Leave it to the Edmond Oklahoma cult to make the Armstrong version of Passover into a story about their church, Mystery of the Ages, and the intense persecution it faces daily. I honestly do not think Flurry has an original thought in his alcobol-riddled mind.
Baptized members of the Philadelphia Church of God observed the Passover, a memorial of the beating and death of Jesus Christ, on the night of April 14. Let’s consider the persecution that God’s one true Church has endured to preserve the Passover.
After the PCG beats and kills Christ at their annual ceremony he is left to be swept up with the crumbs and tossed outside for another year.
Flurry leaves his Christ in the dust and proceeds to tell the story of his imagined cult history and warns everyone that there are not many true Christians out there and thus it is easy to prove they are true Christians
Just a few decades after Christ’s death, a dark curtain fell on the history of God’s Church. Concerning this time period, Herbert W. Armstrong wrote in Mystery of the Ages, "Already the curtain was rung down on the history of the true Church. You read of it in the book of Acts, but it doesn’t go much beyond that. But the curtain seems to lift, and we begin to get a little bit of the history in about A.D. 150. There we see a church calling itself Christian, but it’s a totally different church, as different as night is from day, down from up, or black from white. But it called itself Christian."
Notice what Edward Gibbon recorded in The Decline and Fall of the Roman Empire: "The scanty and suspicious materials on ecclesiastical history seldom enable us to dispel the dark cloud that hangs over the first age of the Church." Mr. Armstrong often referred to this time period as "the lost century" because in secular history, as he wrote, "the history of that Church was lost."
The book of Acts ends abruptly, several years before Paul’s death. John wrote his epistles and the book of Revelation around A.D. 85 to 90.
Continuing from Mystery of the Ages: "Scholars and church historians recognize that events in the early Christian Church between A.D. 50 and 150 can only be seen in vague outline—as if obscured by a thick mist." (This is the same "lost century" he referred to in The Incredible Human Potential as occurring from A.D. 70 to 170.) Some Bible authors who wrote after A.D. 50, such as Peter, Jude and John, provided some details of the A.D. 50 to 90 period of Church history. But the primary purpose of their writings was not to chronicle events of the day, so the history of that period remains obscure. And the obscurity grows far thicker after A.D. 90.

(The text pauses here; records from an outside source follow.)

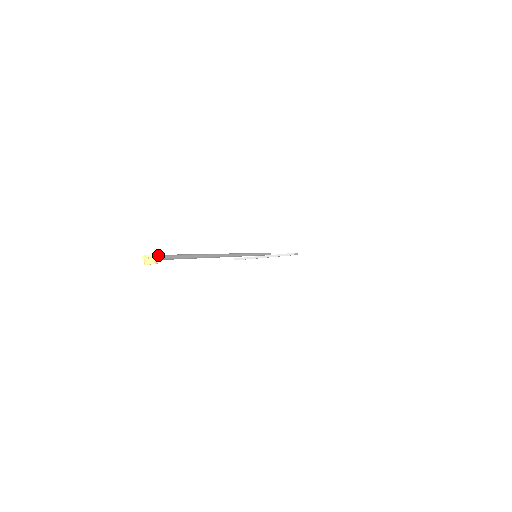
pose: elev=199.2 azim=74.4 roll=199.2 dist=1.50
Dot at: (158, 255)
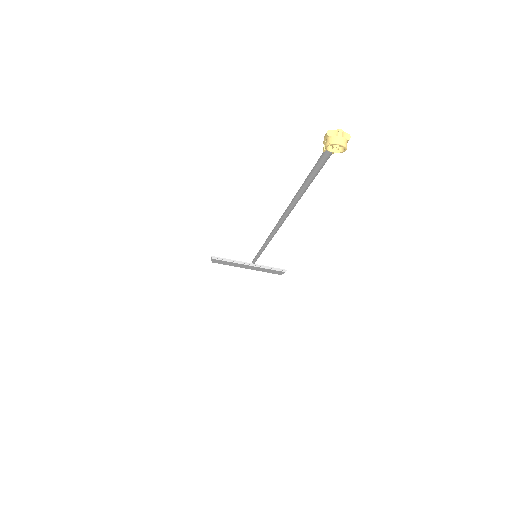
Dot at: (347, 140)
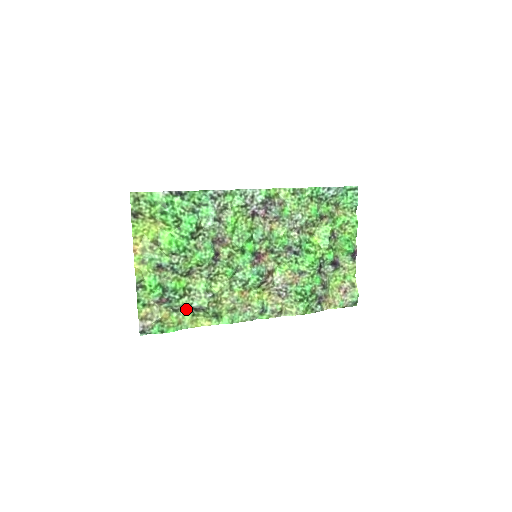
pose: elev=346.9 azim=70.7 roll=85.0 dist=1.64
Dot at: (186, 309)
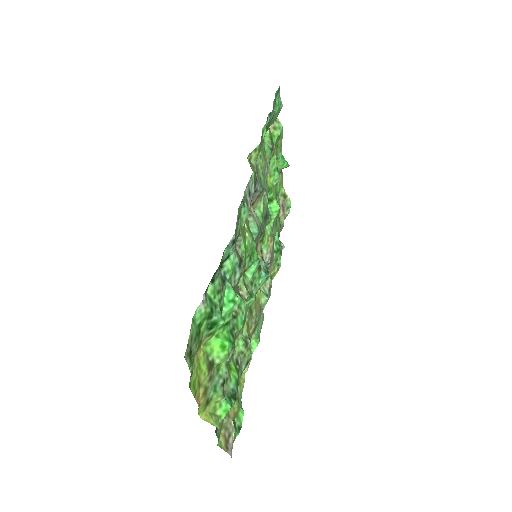
Dot at: occluded
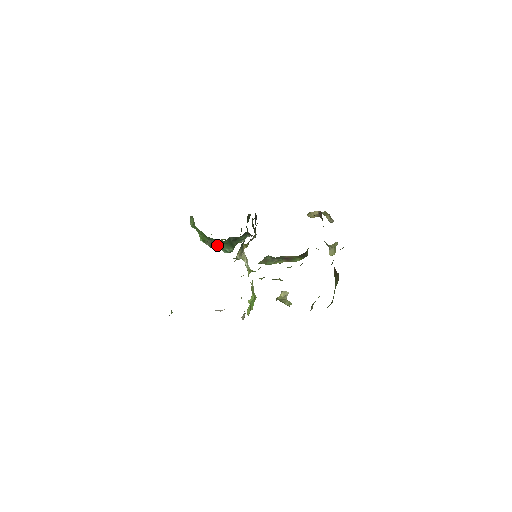
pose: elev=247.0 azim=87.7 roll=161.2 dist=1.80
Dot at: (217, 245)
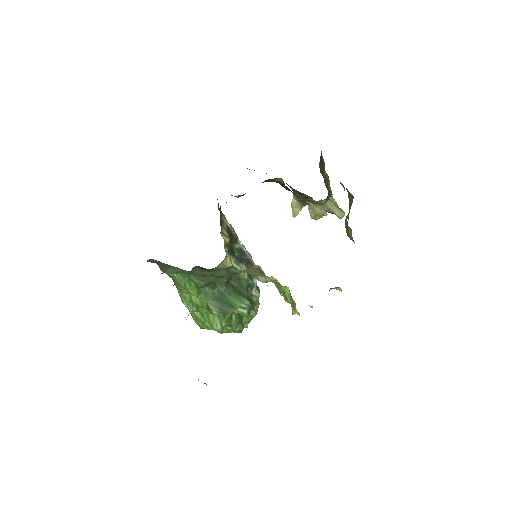
Dot at: (224, 302)
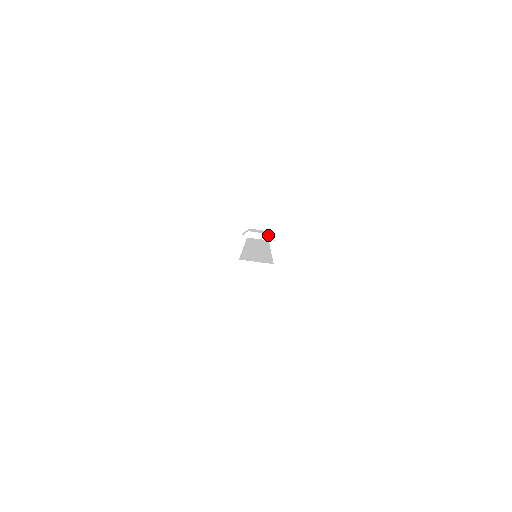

Mr. Armstrong quoted from a book titled A Handbook of Church History, by Samuel G. Green: "The 30 years which followed the close of the New Testament canon and the destruction of Jerusalem are in truth the most obscure in the history of the Church. When we emerge in the second century we are, to a great extent, in a changed world"(emphasis mine throughout).
We do have some insight into this obscure time from secular sources. However, an element of caution must be used when studying secular history regarding the first- and early second-century Church. It is extremely difficult to tell who was a true Christian and who was false. As historian Edward Burton wrote, "The fugitives from Jerusalem … while some became true disciples of Jesus, others, as in the case in spreading of new opinions, may have imperfectly learnt, or ignorantly perverted, the real doctrines of Christianity" (Lectures Upon the Ecclesiastical History of the First Three Centuries). From secular history, the one measure we can safely use to determine which people were part of God’s true Church and which were not is the doctrines they taught.